- Country: Thailand
- Province: Chiang Mai
- District: Omkoi

Population (2017)
- • Total: 10,695
- Time zone: UTC+7 (ICT)
- Postal code: 50310
- TIS 1099: 501806

= Na Kian =

Na Kian (นาเกียน) is a tambon (subdistrict) of Omkoi District, in Chiang Mai Province, Thailand.
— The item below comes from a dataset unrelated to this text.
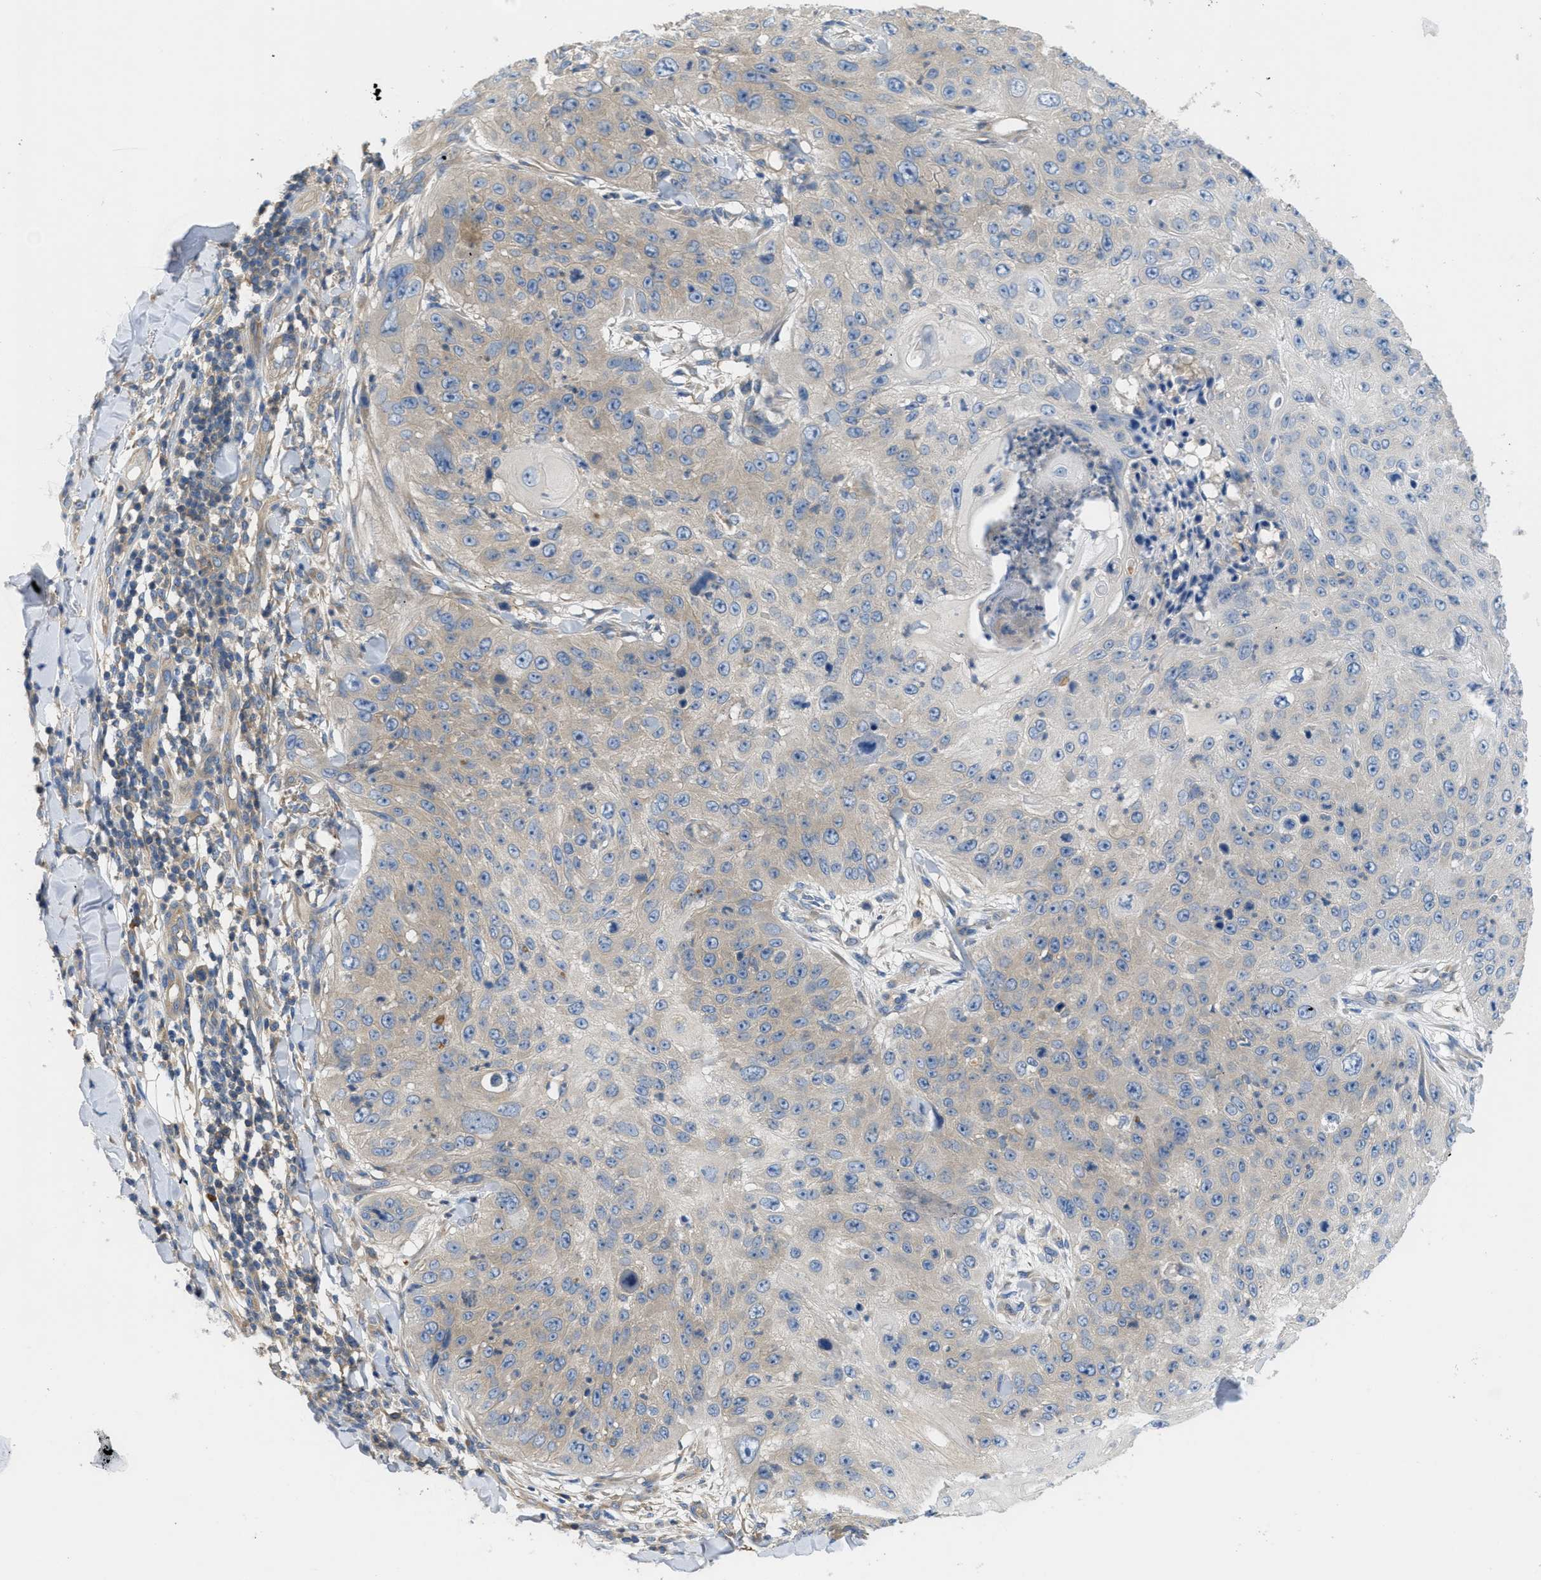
{"staining": {"intensity": "weak", "quantity": "<25%", "location": "cytoplasmic/membranous"}, "tissue": "skin cancer", "cell_type": "Tumor cells", "image_type": "cancer", "snomed": [{"axis": "morphology", "description": "Squamous cell carcinoma, NOS"}, {"axis": "topography", "description": "Skin"}], "caption": "Human skin cancer stained for a protein using immunohistochemistry (IHC) demonstrates no positivity in tumor cells.", "gene": "UBA5", "patient": {"sex": "female", "age": 80}}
In 2017 it had a population of 10,695 people.

==History==
The subdistrict was created effective 1 July 1990 by splitting off 11 administrative villages from Omkoi.

==Administration==
===Central administration===
The tambon is divided into 21 administrative villages (mubans).

| No. | Name | Thai |
|---|---|---|
| 01. | Ban Mae Hong | บ้านแม่ฮอง |
| 02. | Ban Mae Khong | บ้านแม่โขง |
| 03. | Ban Na Kian | บ้านนาเกียน |
| 04. | Ban Bai Na | บ้านใบหนา |
| 05. | Ban Huai Khrang | บ้านห้วยครั่ง |
| 06. | Ban Utum | บ้านอูตูม |
| 07. | Ban Nong Ueng | บ้านหนองอึ่ง |
| 08. | Ban Mae Lok | บ้านแม่ลอก |
| 09. | Ban Huai Som | บ้านห้วยส้ม |
| 10. | Ban Phipan | บ้านผีปาน |
| 11. | Ban Mae Sate | บ้านแม่สะเต |
| 12. | Ban Hang Luang | บ้านห่างหลวง |
| 13. | Ban Sa-ngin | บ้านสงิน |
| 14. | Ban Huai Bong | บ้านห้วยบง |
| 15. | Ban Mae Thoep | บ้านแม่เกิบ |
| 16. | Ban Thilong | บ้านทีลอง |
| 17. | Ban Mae So | บ้านแม่สอ |
| 18. | Ban Huai Lok | บ้านห้วยลอก |
| 19. | Ban Nong Ueng Nuea | บ้านหนองอึ่งเหนือ |
| 20. | Ban Kong Po Nuea | บ้านก๋องป๋อเหนือ |
| 21. | Ban Thi Mo | บ้านทีเนอะ |

===Local administration===
The area of the subdistrict is covered by the subdistrict administrative organization (SAO) Na Kian (องค์การบริหารส่วนตำบลนาเกียน).